Sonuç? Tüm bunlar bir yana bırakılıp, BAE ile masaya oturuldu.
Sebep?
Yıllardır BAE hakkında bunları yazıp çizen iktidar kalemlerine göre, “Afganistan denkleminin hesapları bozması… ABD’ye güvenin zedelenmesi… Türkiye’nin yükselişi…” imiş!..
Başka?
“İstihbarat birimleri üzerinden ciddi müzakereler yürütülmüş… Önceden çalışılmış, görüşülmüş ve bir anlaşmaya varılmış…”
Anlaşmada izlenen yöntem neymiş?
“Önce zorlu konular yerine asgari müşterekte anlaşılabilecek noktalar öne çıkarılmış. Hangi konularda nasıl bir yol haritasının belirlenebileceği görüşülmüş. Sırasıyla, kazan kazan ilkesi ile hareket edilmiş. Zorlu konuların yeni bir sayfa açmak için engel çıkarmaması yönünde karşılıklı bir irade ortaya çıkmış.”
İşte bu yüzden de işe, “netameli alanlara girmeden önce” ekonomi, ticaret ve yatırım ile başlangıç yapılmış.
Şehit Ailelerine Soruldu Mu?
Olabilir de – geçtik ülkenin altının üstüne gelmesini ve katrilyonluk zararları; Ankara’nın evvel emirde 15 Temmuz’daki 251 şehit ve binlerce gazi için bir söyleyecek bir sözü yok mu?!

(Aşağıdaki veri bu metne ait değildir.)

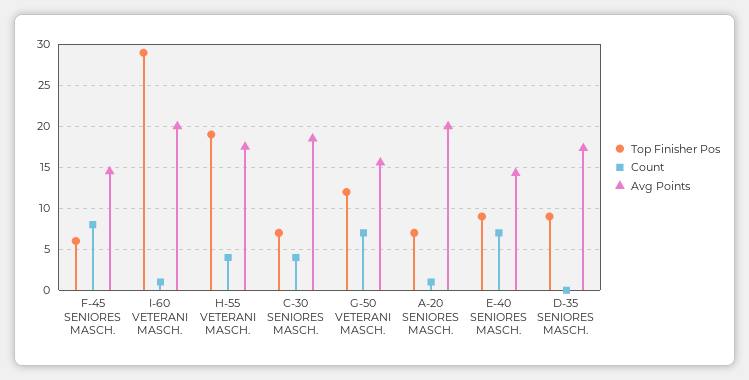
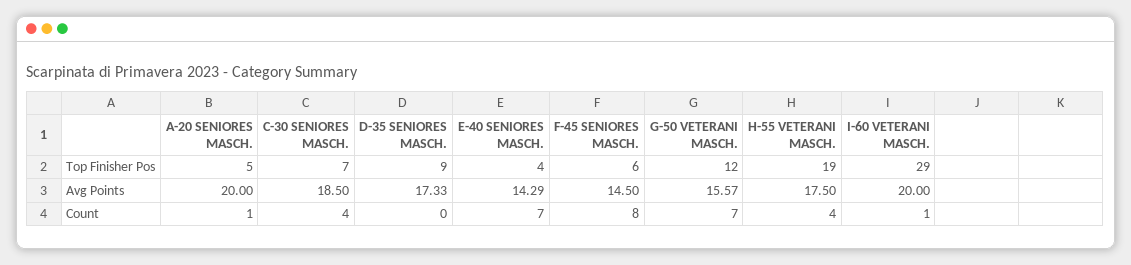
  {
    "Top Finisher Pos": {
      "F-45 SENIORES MASCH.": 6,
      "I-60 VETERANI MASCH.": 29,
      "H-55 VETERANI MASCH.": 19,
      "C-30 SENIORES MASCH.": 7,
      "G-50 VETERANI MASCH.": 12,
-     "A-20 SENIORES MASCH.": 7,
+     "A-20 SENIORES MASCH.": 5,
-     "E-40 SENIORES MASCH.": 9,
+     "E-40 SENIORES MASCH.": 4,
      "D-35 SENIORES MASCH.": 9
    },
    "Count": {
      "F-45 SENIORES MASCH.": 8,
      "I-60 VETERANI MASCH.": 1,
      "H-55 VETERANI MASCH.": 4,
      "C-30 SENIORES MASCH.": 4,
      "G-50 VETERANI MASCH.": 7,
      "A-20 SENIORES MASCH.": 1,
      "E-40 SENIORES MASCH.": 7,
      "D-35 SENIORES MASCH.": 0
    },
    "Avg Points": {
      "F-45 SENIORES MASCH.": 14.5,
      "I-60 VETERANI MASCH.": 20,
      "H-55 VETERANI MASCH.": 17.5,
      "C-30 SENIORES MASCH.": 18.5,
      "G-50 VETERANI MASCH.": 15.57,
      "A-20 SENIORES MASCH.": 20,
      "E-40 SENIORES MASCH.": 14.29,
      "D-35 SENIORES MASCH.": 17.33
    }
  }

Bildiğimiz kadarıyla Erdoğan’ın, “af ilkesi” şöyleydi:
“Devlete karşı işlenenlerde devlet bu yetkiyi kullanabilir; ama şahıslara karşı işlenen olduğunda orada devletin böyle bir af yetkisi kesinlikle yoktur.”
Şimdi soralım:
15 Temmuz’un finansörü BAE idiyse, onlarla masaya oturmak için şehit aileleri ve gazilerin rızası alındı mı?
BAE’nden bugün değilse bile ileride, yaptığı her şey için Türkiye’den özür dilemesi ve zararlarımızı karşılaması sözü alındı mı?
Yoksa Ankara, “Kandırılmışız, 15 Temmuz’un finansörü BAE değilmiş.” mi diyecek?
Hele bir de Fatih Altaylı’nın iki gün önce gündeme getirdiği, “ülkemizde tutuklu iki BAE ajanı ile Sedat Peker’in takası pazarlığı” iddiası var ki!..
Gel de, “Sedat Peker’in susması, 251 şehitten daha mı önemli?” ve dahi, “15 Temmuz destanı bitti mi yani?” deme!